Stored records
▼▼▼

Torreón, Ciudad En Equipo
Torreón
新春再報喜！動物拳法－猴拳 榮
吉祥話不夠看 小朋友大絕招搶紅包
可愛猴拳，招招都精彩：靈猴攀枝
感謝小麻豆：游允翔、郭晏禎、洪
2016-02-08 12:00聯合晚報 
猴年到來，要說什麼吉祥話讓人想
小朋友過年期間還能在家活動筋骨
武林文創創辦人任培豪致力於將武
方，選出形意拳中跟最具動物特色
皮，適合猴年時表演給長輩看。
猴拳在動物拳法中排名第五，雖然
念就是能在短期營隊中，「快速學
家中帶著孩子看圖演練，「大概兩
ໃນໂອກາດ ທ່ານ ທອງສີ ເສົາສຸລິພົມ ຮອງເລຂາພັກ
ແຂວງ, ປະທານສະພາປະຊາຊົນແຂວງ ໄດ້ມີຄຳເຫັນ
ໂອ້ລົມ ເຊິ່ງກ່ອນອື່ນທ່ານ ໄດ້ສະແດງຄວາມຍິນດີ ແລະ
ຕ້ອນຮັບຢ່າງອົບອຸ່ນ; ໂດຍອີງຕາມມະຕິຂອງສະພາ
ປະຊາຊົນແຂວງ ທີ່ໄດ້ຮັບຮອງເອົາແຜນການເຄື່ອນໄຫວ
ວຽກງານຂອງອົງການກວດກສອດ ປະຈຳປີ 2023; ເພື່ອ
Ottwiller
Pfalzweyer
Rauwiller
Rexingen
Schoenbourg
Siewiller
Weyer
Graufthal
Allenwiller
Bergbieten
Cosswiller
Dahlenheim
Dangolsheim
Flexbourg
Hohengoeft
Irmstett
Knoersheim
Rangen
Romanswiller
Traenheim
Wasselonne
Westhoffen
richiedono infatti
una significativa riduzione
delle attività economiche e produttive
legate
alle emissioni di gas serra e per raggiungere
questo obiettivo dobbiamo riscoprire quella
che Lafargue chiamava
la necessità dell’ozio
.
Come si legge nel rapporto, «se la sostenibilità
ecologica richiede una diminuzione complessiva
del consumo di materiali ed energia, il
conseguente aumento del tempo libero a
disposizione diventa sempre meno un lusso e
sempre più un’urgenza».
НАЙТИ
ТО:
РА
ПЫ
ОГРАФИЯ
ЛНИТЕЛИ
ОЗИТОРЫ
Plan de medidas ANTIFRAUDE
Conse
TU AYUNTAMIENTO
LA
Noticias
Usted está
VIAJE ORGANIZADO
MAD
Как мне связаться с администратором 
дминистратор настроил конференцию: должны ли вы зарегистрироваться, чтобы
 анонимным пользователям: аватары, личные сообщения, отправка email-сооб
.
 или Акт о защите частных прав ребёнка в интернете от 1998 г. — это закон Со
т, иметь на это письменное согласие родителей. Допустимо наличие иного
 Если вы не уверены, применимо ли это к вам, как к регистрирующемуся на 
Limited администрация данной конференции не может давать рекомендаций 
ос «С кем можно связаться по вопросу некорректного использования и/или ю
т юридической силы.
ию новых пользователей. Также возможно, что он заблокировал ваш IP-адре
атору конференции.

▲▲▲

_PROBLEM REQUIREMENTS_
All that is wanted is the set of lines from the one with "Come si legge" through the last line of the entries, both included, output exactly.

_OUTPUT FOR THIS TASK_
Come si legge nel rapporto, «se la sostenibilità
ecologica richiede una diminuzione complessiva
del consumo di materiali ed energia, il
conseguente aumento del tempo libero a
disposizione diventa sempre meno un lusso e
sempre più un’urgenza».
НАЙТИ
ТО:
РА
ПЫ
ОГРАФИЯ
ЛНИТЕЛИ
ОЗИТОРЫ
Plan de medidas ANTIFRAUDE
Conse
TU AYUNTAMIENTO
LA
Noticias
Usted está
VIAJE ORGANIZADO
MAD
Как мне связаться с администратором 
дминистратор настроил конференцию: должны ли вы зарегистрироваться, чтобы
 анонимным пользователям: аватары, личные сообщения, отправка email-сооб
.
 или Акт о защите частных прав ребёнка в интернете от 1998 г. — это закон Со
т, иметь на это письменное согласие родителей. Допустимо наличие иного
 Если вы не уверены, применимо ли это к вам, как к регистрирующемуся на 
Limited администрация данной конференции не может давать рекомендаций 
ос «С кем можно связаться по вопросу некорректного использования и/или ю
т юридической силы.
ию новых пользователей. Также возможно, что он заблокировал ваш IP-адре
атору конференции.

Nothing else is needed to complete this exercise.